Claudia Losi and Salvatore Arancio
Salvatore Arancio works recovering and re-framing images coming from the past: illustrations inspired by myths and legends, as well as by scientific books, mostly taken from nineteenth-century tomes on landscape, geology, volcanology. His work focuses on natural landscape, on a world deprived of any human or animal life form, made of ground and rocks, and yet organic and vital.
His interventions on images go from simple decontextualisation to manipulation, or to re-invention carried out with different techniques: photo-etching, along with collage, drawing, etching, sculpture, video. The artist often complements composite installations with works realised with different techniques. Thus, forcing a vision of nature that has settled through images from the past, Arancio creates unclassified, mysterious and timeless scenes; scenes that escape from usual interpretation processes but capable of conveying attraction, desires and fear altogether: man has always embodied his own dreams and nightmares in the representation of nature.
Claudia Losi’s artistic quest is dedicated to the relationship between the human being and the nature and to travelling and exploration as knowledge experiences.
The artist’s interests encompass different disciplines, from natural science, such as ethnology, geology, to geography, cartography, literature, poetry.

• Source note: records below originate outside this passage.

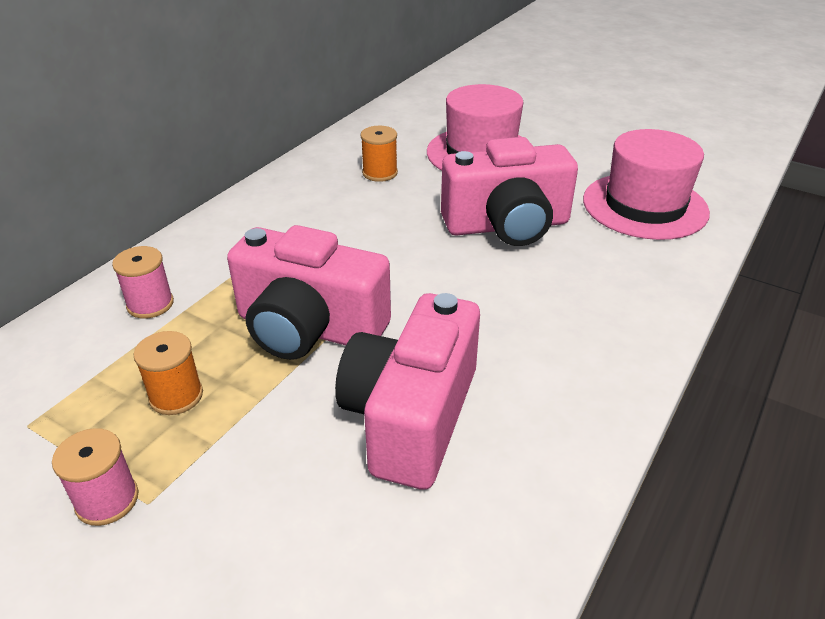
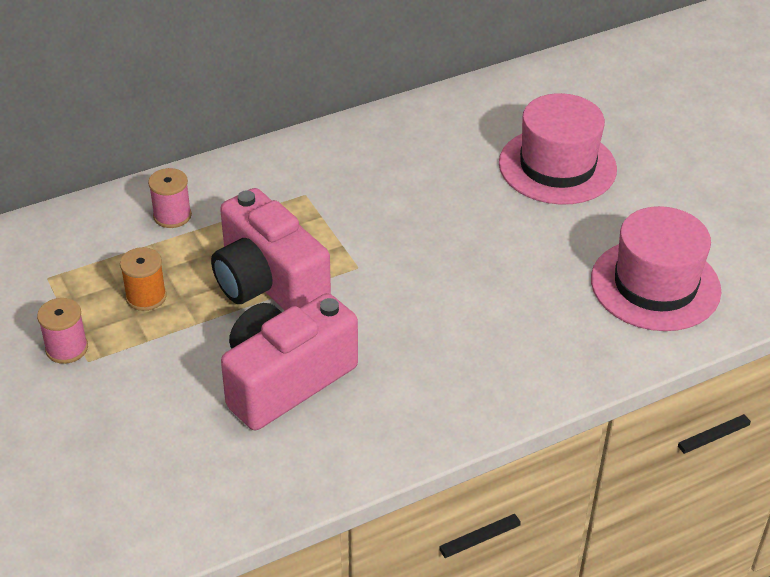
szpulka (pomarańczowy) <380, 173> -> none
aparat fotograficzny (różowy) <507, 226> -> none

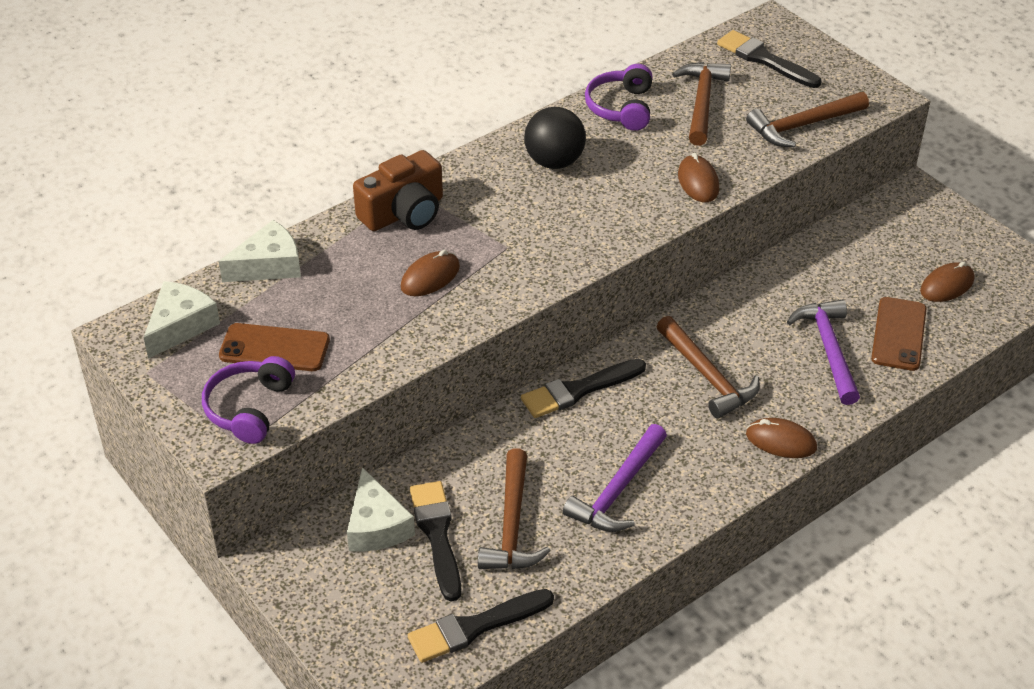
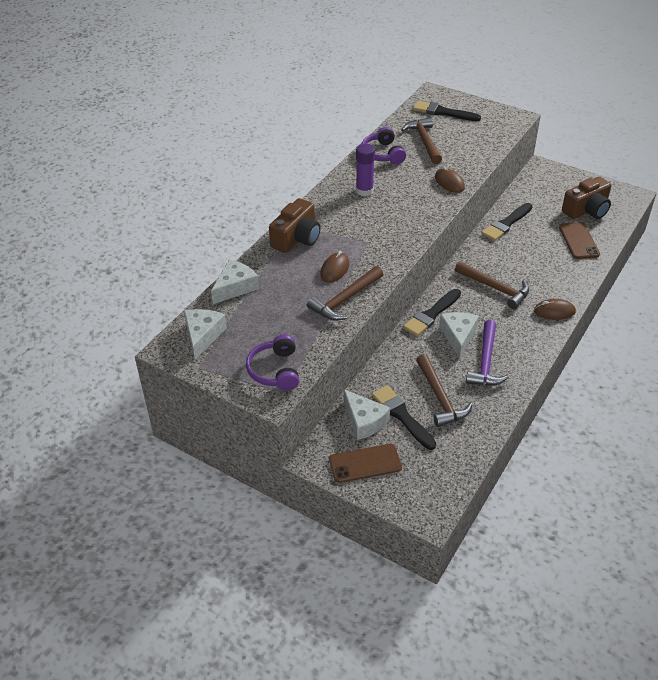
telefon (brązowy) <274, 348> -> telefon (brązowy) <365, 463>, moved
pędzel (czarny) <475, 627> -> pędzel (czarny) <506, 224>, moved
piłka (czarny) <554, 162> -> klej w sztyfcie (fioletowy) <364, 191>
młotek (brązowy) <803, 126> -> młotek (brązowy) <345, 300>, moved
młotek (fioletowy) <828, 349> -> none
myszka (brązowy) <947, 285> -> aparat fotograficzny (brązowy) <587, 210>
none -> ser (biały) <458, 336>

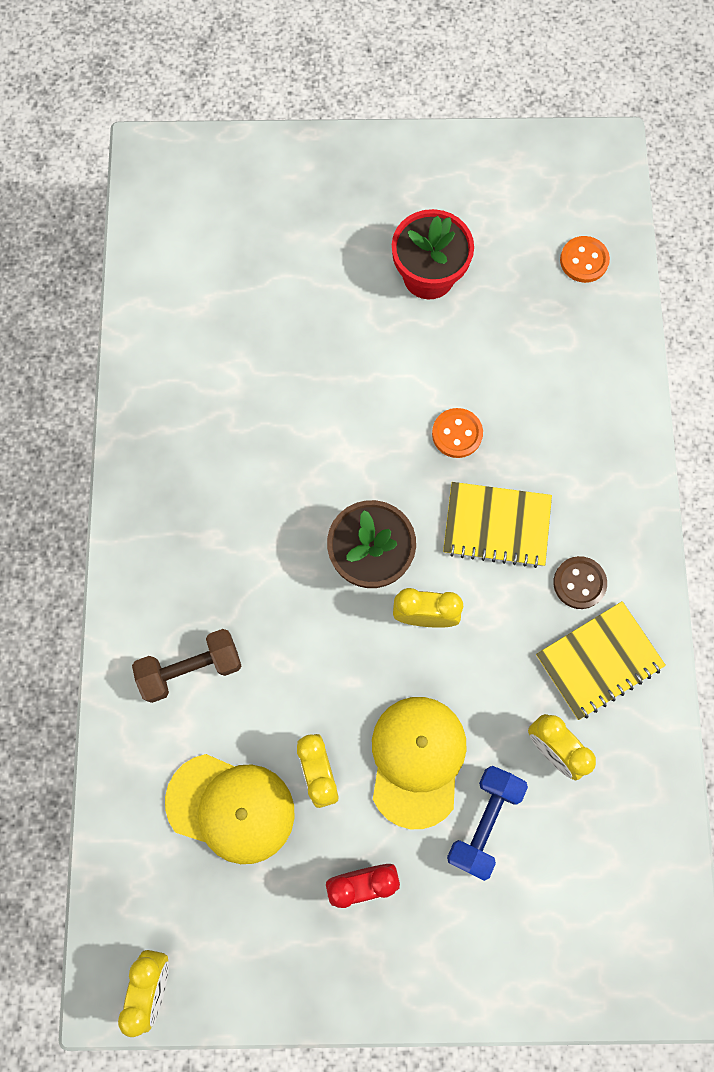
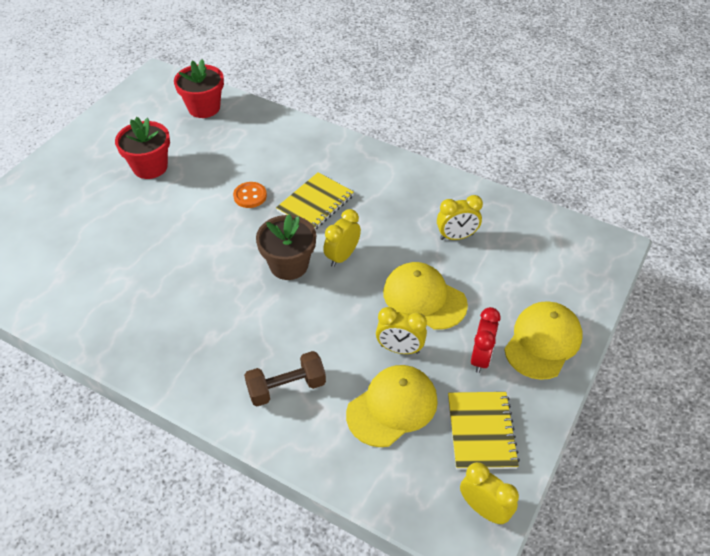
hantel (brązowy) <191, 669> -> hantel (brązowy) <286, 388>, 60 degrees clockwise
hantel (niebieski) <484, 822> -> none
zeszyt (żółty) <598, 661> -> zeszyt (żółty) <481, 431>, moved
guzik (brązowy) <579, 583> -> none
guzik (pomarańczowy) <584, 260> -> doniczka (czerwony) <204, 108>
none -> czapka (żółty) <543, 342>

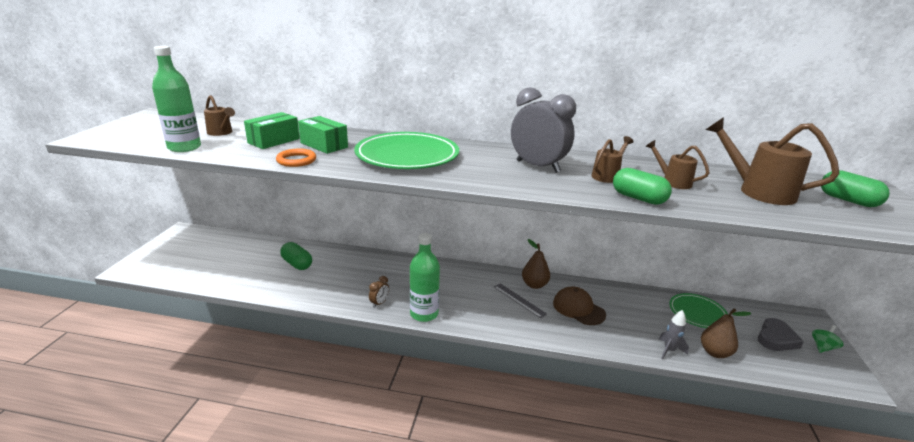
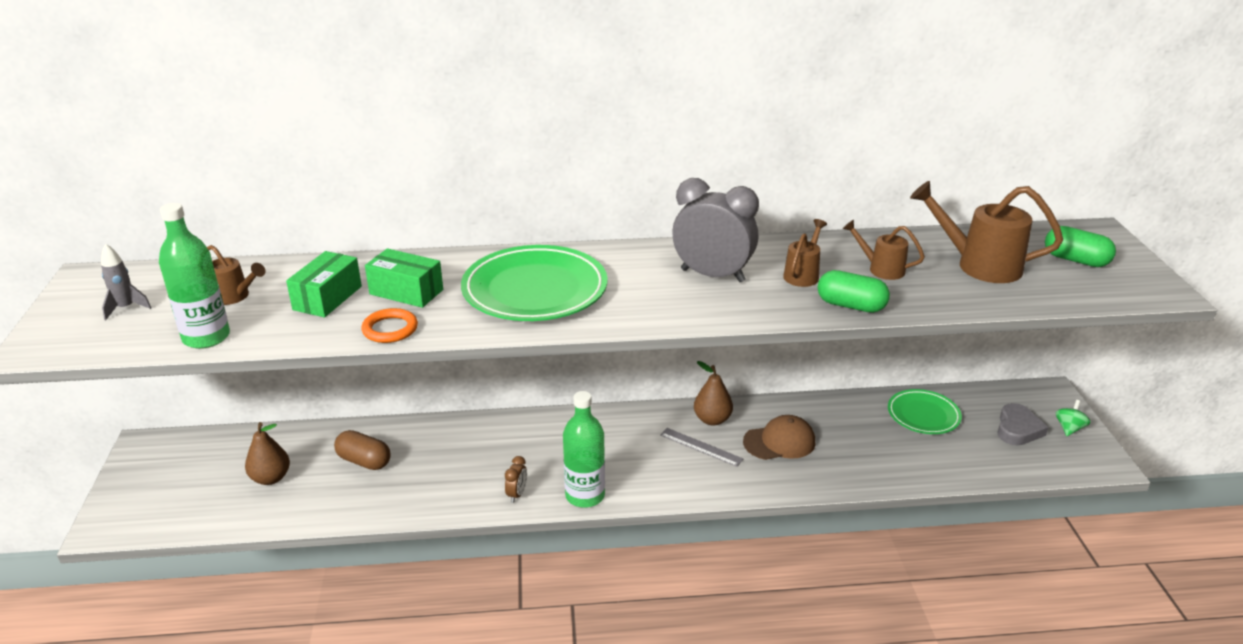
kapsułka (zielony) <297, 264> -> kapsułka (brązowy) <364, 461>
czapka (brązowy) <578, 308> -> czapka (brązowy) <779, 442>, 135 degrees clockwise
rakieta (szary) <669, 350> -> rakieta (szary) <126, 308>, moved
gruszka (brązowy) <715, 352> -> gruszka (brązowy) <271, 478>, moved

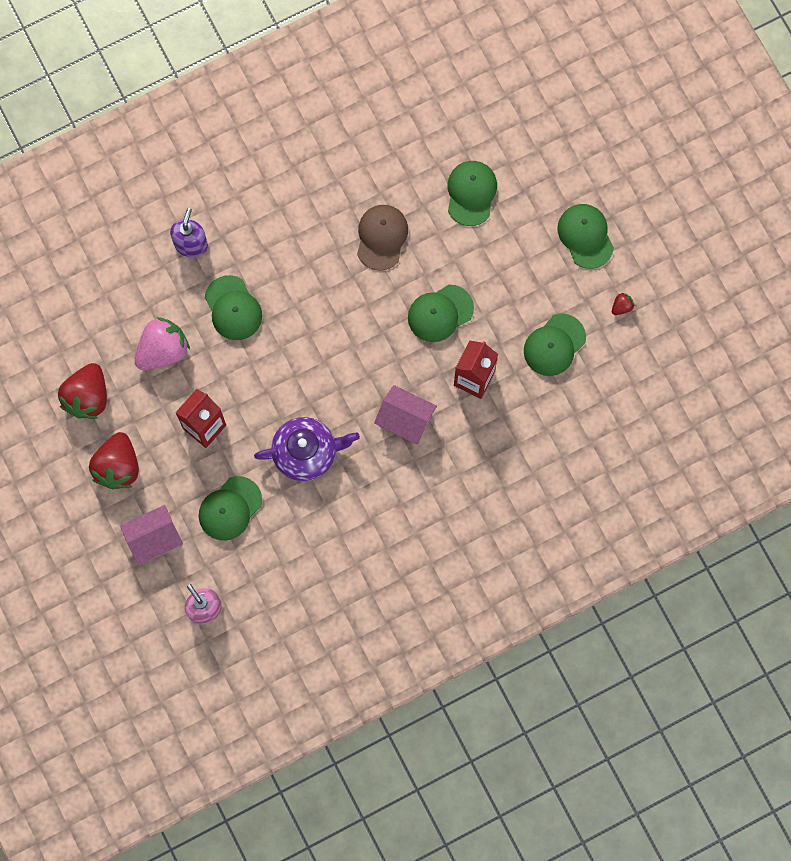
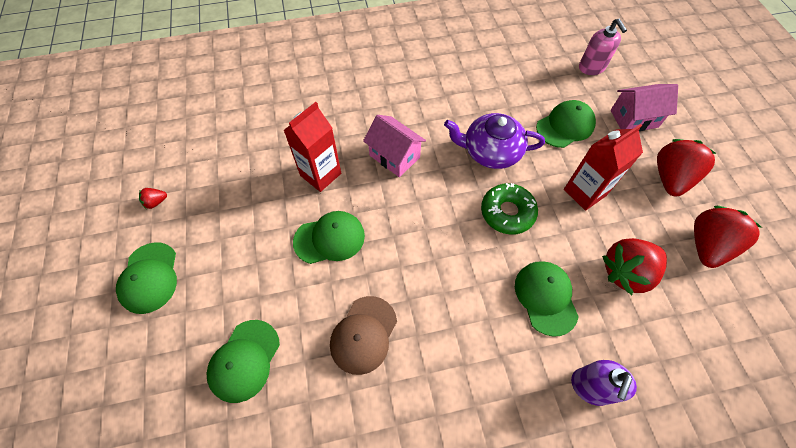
truskawka (różowy) <163, 350> -> truskawka (czerwony) <626, 272>
czapka (zielony) <554, 345> -> none
none -> donut (zielony) <507, 212>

Her recurrent use of embroidery and sewing has to be regarded as an attempt to transpose the slow times of nature and of relational processes, and as metaphors for the tangle of relationships, stories and different cultural sensibility and specificity; but also for the “repair” of what history has broken. Hence her work blends ecological concerns and social considerations and the nature, source and food for thoughts, becomes a boost to start an awareness process with respect to our relationship with natural and social environment and with the rules underlying the same.